### TASK
Once you find the line containing "the man standing" in the data below, copy it and each following line exactly, up to and including the line containing "the wooden boat at (x=503, y=443): 35.32", and nothing else.

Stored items
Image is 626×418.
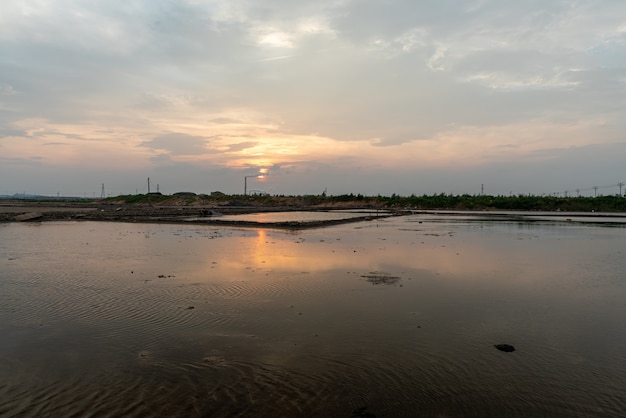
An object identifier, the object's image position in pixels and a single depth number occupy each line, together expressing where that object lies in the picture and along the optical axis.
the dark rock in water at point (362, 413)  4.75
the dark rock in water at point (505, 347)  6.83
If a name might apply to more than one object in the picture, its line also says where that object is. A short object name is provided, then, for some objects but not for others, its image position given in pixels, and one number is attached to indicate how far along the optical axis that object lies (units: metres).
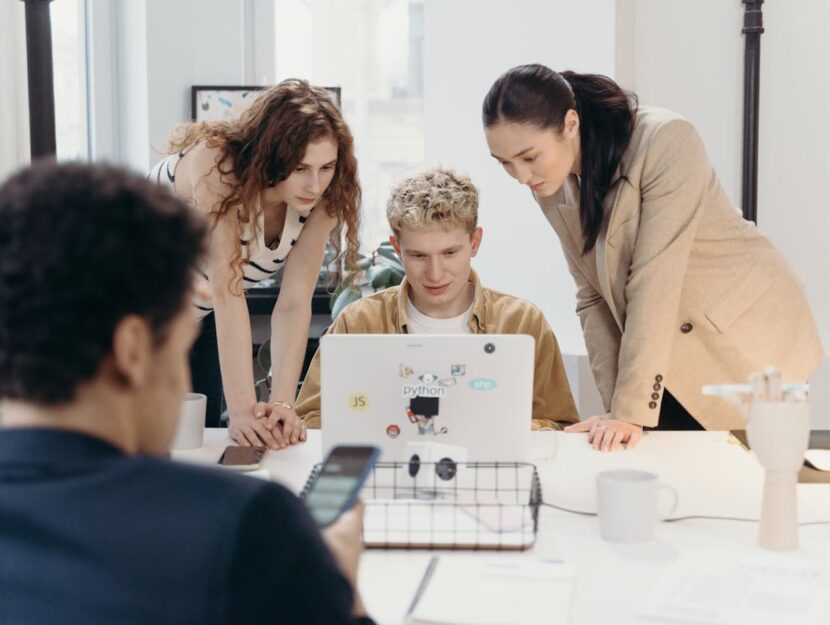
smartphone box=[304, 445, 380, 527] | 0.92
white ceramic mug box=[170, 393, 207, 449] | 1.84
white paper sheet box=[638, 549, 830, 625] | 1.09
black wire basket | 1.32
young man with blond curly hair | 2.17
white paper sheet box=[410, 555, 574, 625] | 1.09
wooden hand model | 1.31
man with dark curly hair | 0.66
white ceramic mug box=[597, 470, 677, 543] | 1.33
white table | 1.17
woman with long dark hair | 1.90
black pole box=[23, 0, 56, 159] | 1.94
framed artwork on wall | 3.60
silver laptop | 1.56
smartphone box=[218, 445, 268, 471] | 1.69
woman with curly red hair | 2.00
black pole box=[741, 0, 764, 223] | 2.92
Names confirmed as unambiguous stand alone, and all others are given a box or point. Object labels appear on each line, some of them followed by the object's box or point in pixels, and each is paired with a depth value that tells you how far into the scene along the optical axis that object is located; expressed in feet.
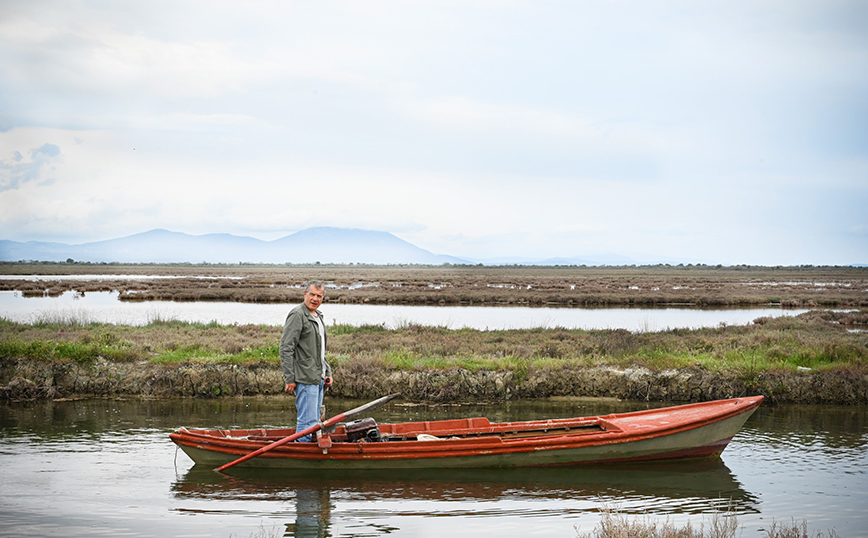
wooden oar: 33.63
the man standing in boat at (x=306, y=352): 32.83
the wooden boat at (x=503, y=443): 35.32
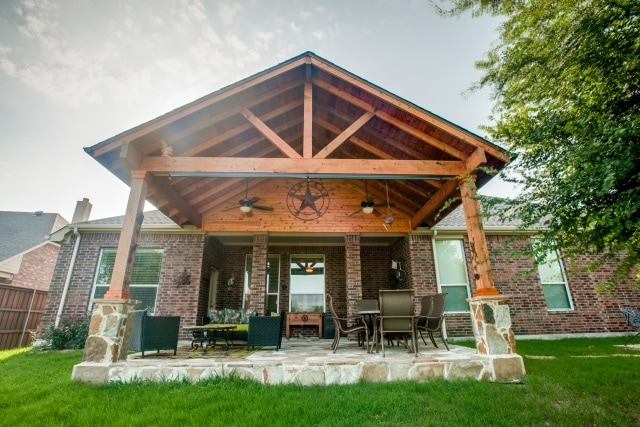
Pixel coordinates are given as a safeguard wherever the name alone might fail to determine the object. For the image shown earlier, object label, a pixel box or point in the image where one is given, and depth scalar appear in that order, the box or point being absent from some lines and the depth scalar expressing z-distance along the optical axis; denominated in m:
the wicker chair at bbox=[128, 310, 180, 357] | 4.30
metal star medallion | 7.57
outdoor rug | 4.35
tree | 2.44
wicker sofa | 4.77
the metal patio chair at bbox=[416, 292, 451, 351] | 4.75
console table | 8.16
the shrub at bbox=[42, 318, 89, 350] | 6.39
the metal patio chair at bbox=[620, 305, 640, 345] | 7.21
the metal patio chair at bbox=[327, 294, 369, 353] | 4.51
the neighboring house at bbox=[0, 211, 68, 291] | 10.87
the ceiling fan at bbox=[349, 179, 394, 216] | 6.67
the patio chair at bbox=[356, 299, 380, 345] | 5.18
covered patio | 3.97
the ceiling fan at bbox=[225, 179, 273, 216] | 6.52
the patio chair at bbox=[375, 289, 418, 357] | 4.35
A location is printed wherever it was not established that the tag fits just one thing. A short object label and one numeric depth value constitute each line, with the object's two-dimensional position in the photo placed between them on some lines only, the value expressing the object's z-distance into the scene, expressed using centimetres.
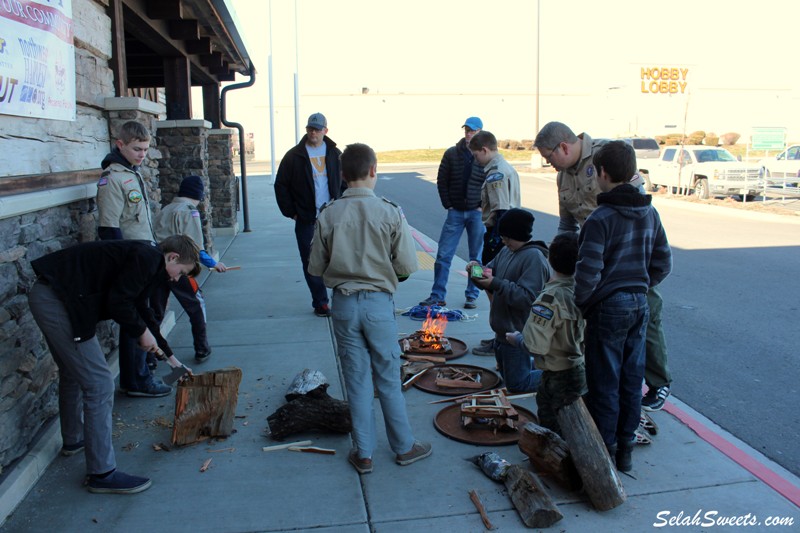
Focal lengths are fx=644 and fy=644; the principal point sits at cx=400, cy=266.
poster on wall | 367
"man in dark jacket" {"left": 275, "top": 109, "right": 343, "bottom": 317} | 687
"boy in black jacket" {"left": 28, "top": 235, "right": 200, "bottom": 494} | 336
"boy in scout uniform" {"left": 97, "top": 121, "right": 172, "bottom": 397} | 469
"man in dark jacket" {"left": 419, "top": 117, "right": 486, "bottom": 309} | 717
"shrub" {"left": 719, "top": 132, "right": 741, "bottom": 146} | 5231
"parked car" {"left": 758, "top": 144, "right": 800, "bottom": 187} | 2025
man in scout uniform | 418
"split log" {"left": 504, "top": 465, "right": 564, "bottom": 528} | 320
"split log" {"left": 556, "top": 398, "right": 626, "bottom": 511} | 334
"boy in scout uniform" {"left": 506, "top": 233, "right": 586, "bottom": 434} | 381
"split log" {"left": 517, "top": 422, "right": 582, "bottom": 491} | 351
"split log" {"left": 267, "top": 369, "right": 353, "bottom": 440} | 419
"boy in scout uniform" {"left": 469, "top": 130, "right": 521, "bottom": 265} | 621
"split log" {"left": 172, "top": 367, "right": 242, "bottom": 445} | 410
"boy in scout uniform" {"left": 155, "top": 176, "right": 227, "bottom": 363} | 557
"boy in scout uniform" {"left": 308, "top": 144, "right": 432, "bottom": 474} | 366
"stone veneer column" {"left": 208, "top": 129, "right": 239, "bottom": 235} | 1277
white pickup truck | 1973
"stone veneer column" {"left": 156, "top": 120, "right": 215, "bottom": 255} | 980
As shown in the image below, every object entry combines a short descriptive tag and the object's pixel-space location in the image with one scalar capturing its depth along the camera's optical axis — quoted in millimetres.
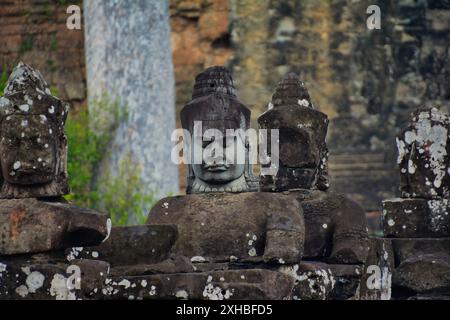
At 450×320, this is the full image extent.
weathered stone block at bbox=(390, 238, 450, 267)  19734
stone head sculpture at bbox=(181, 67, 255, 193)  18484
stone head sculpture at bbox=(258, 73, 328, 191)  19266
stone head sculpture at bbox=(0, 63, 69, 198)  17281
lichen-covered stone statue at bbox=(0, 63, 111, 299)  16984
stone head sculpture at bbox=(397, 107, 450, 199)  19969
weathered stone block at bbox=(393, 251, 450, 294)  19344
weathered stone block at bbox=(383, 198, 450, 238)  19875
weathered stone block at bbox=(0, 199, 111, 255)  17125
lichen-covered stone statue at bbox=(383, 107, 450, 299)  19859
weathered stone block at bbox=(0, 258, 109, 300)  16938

...

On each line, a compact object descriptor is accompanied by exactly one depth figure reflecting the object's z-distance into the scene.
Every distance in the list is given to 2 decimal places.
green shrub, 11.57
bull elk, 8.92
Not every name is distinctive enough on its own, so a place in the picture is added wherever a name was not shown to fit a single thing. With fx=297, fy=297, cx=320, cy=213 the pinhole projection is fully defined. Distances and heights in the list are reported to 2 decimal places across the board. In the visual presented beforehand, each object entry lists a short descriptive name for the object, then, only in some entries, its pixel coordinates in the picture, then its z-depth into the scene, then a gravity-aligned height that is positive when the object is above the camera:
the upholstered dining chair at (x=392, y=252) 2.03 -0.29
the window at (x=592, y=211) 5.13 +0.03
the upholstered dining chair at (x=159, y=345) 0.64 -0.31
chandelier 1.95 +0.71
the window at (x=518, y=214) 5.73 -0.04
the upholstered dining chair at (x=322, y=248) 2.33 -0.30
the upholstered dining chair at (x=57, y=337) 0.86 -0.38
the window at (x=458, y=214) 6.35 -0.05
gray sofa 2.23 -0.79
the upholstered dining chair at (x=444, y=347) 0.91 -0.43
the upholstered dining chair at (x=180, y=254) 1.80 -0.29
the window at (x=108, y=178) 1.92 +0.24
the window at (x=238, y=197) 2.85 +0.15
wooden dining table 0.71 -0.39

### OUTPUT OF THE TASK
the man standing in boat at (x=306, y=352): 32.83
the wooden boat at (x=503, y=443): 35.32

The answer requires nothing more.